Getting Started on BlueCrystal Phase-2
After you have logged in, type the following at the command line:
module add languages/python-2.7.2.0 python
This should start up an interactive python session:
Python 2.7.2 (default, Aug 25 2011, 10:51:03) [GCC 4.3.3] on linux2 Type "help", "copyright", "credits" or "license" for more information. >>>
where we can type commands at the >>> prompt.
Python as a Calculator
To get started, let's just try a few commands out. If you type:
>>> print "Hello!"
you'll get:
Hello!
If you try:
>>> print 5 + 9
you'll get:
14
So far so simple! Here is a copy of a session containing a few more commands where we've set the values of some variables and also defined and run our own function:
>>> five = 5
>>> neuf = 9
>>> print five + neuf
14
>>> def say_hello():
...     print "Hello, world!"
... # hit return here 
>>> say_hello()
Hello, world!
You can exit an interactive session at any time by typing Ctrl-D.
Getting Help
One of the good things about Python is that it has lots of useful online documentation. (There are good books on the language too.) For example, take a look at: http://docs.python.org/. You can also type help() and the interpreter prompt:
>>> help()
Welcome to Python 2.7!  This is the online help utility.
If this is your first time using Python, you should definitely check out
the tutorial on the Internet at http://docs.python.org/tutorial/.
Enter the name of any module, keyword, or topic to get help on writing
Python programs and using Python modules.  To quit this help utility and
return to the interpreter, just type "quit".
...
help> keywords
Here is a list of the Python keywords.  Enter any keyword to get more help.

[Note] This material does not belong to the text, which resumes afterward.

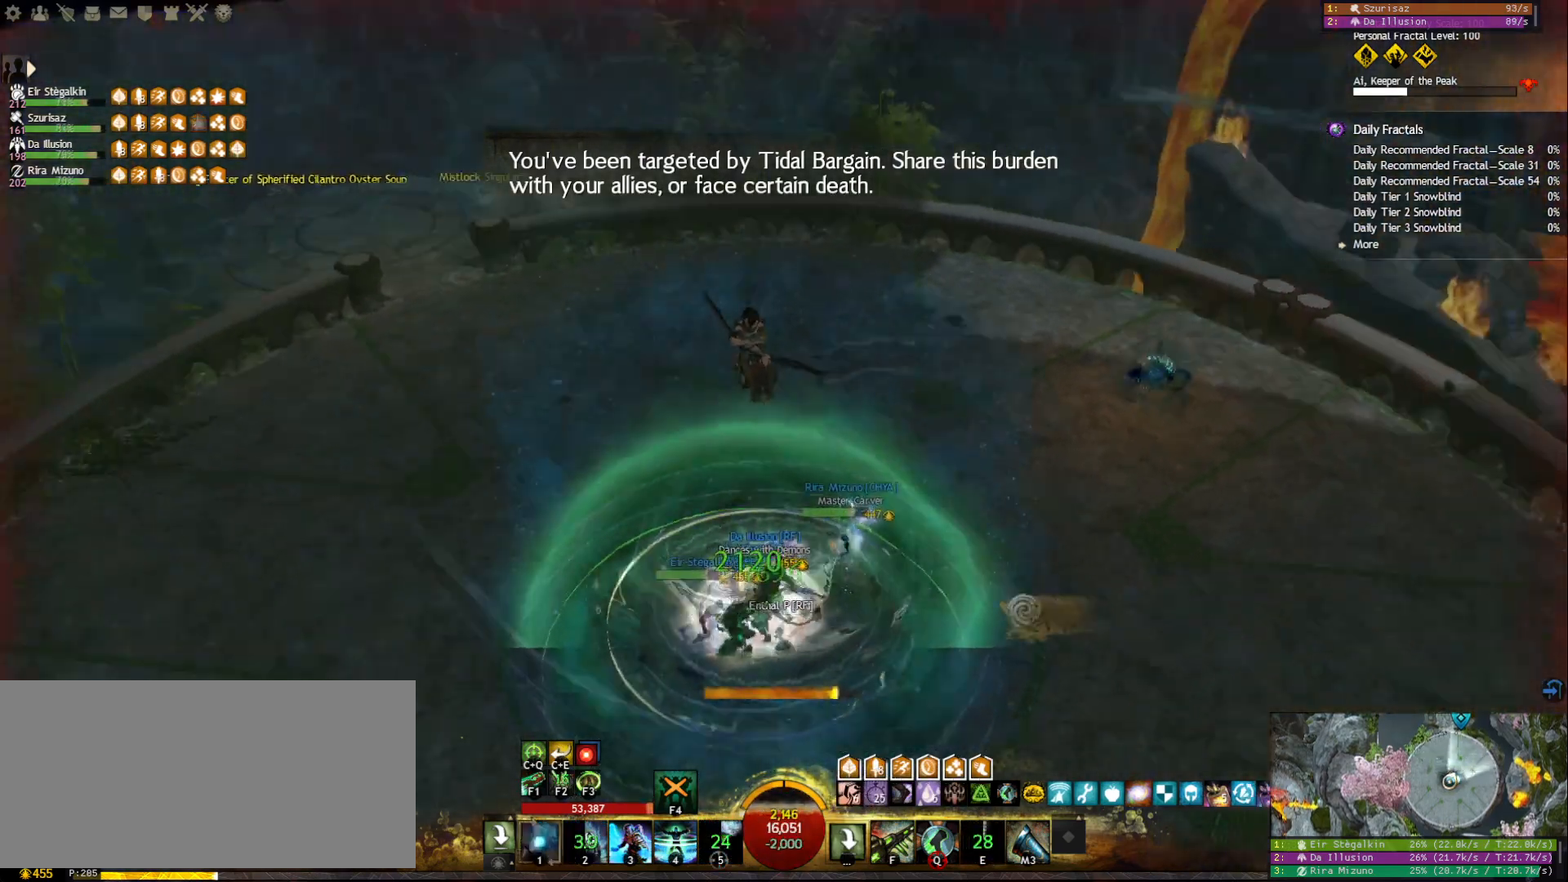
{"keys": ["s"], "mouse": [], "events": [[233, "s", "down"], [267, "mouse_right", "up"], [350, "a", "up"]]}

and                 elif                if                  print
...
help> if
The ``if`` statement
********************
The ``if`` statement is used for conditional execution:
   if_stmt ::= "if" expression ":" suite
               ( "elif" expression ":" suite )*
               ["else" ":" suite]
It selects exactly one of the suites by evaluating the expressions one
by one until one is found to be true...
...
help> quit
You are now leaving help and returning to the Python interpreter.
...
>>> 
Making a Script
An interactive session can be fun and useful for trying things out. However--to save our fingers--we will typically want to execute a series of commands as a script, created using your favourite text editor. Here are the contents of an example script:
#!/bin/env python
print "Hello, from a python script!"
Ensure that your script is executable:
chmod u+x myscript.py
and now you can run it:
[ggdagw@bigblue4 ~]$ ./myscript.py Hello, from a python script!
Python and Whitespace
Love it of hate it, Python incorporates whitespace in it's syntax. (It's either that or demarcate blocks with some other syntax, such as ending a line with a semi-colon as it is in C. Pick your poison.) Spacing is therefore key in creating a valid python script. For example:
message = "happy days!"
if len(message) > 10:
    print "longer.."
else:
    print "shorter.."
will work, but:
message = "happy days!"
if len(message) > 10:
 print "longer.."
else:
print "shorter.."
will not:
  File "./myscript.py", line 7
    print "shorter.."
        ^
IndentationError: expected an indented block
It is therefore a great advantage, when writing to python script, to use a text editor which has a dedicated python mode--such as emacs--and will actively help you to keep your spacing correct. See, http://wiki.python.org/moin/PythonEditors, for an extensive list.
Some Suggested Exercises
- Calculate the volume of a sphere.  You can experiment with the following (where r needs to be set to some value):
- 4/3 * 3.14159265359 * r ** 3 
- 4.0/3.0 * 3.14159265359 * pow(r,3) 
- float(4)/float(3) * 3.14159265359 * pow(r,3) 
 
- Concatenate two strings
- Write a recursive function to compute fibonacci numbers (Hint: F(n) = F(n-1) +F(n-2), F(0)=0 and F(1)=1)
Nuts and Bolts
Types
Python has intrinsic types including, integers, floats, booleans and complex numbers. It is dynamically typed (meaning that you don't have to have a block of variable declarations at the top of your script), but it is not weakly typed, for example:
>>> my_complex = 2 + 0.5j
>>> my_complex
(2+0.5j)
>>> my_complex.real
2.0
>>> my_complex.imag
0.5
>>> name = 'fred'
>>> lucky = 7
>>> name + lucky
Traceback (most recent call last):
  File "<stdin>", line 1, in <module>
TypeError: cannot concatenate 'str' and 'int' objects
Strings
The eagle-eyed will have spotted in a previous examples that we could ask the length a character string--straight off the bat. No need to write a counting routine ourselves:
message = "happy days!"
print len(message)
11
We also take slices of our character string. In my case
print message[:5]
happy
Since a string is an object (in the object oriented programming sense of the word, but more of that another time...) we can call a number of methods that operate on a string. A selected sample include:
| s.find(sub) | Finds the first occurrence of the given substring | 
| s.islower() | Checks whether all characters are lowercase | 
| s.upper() | Returns s converted to uppercase | 
| s.strip() | Removes leading and trailing whitespace | 
| s.replace(old,new) | Replaces substring old with new | 
| s.split([sep]) | Splits s uses (optional) sep as a delimiter. Returns a list | 
Lists and Tuples
An example of a list is:
shopping = ['bread', 'marmalade', 'milk', 'tea']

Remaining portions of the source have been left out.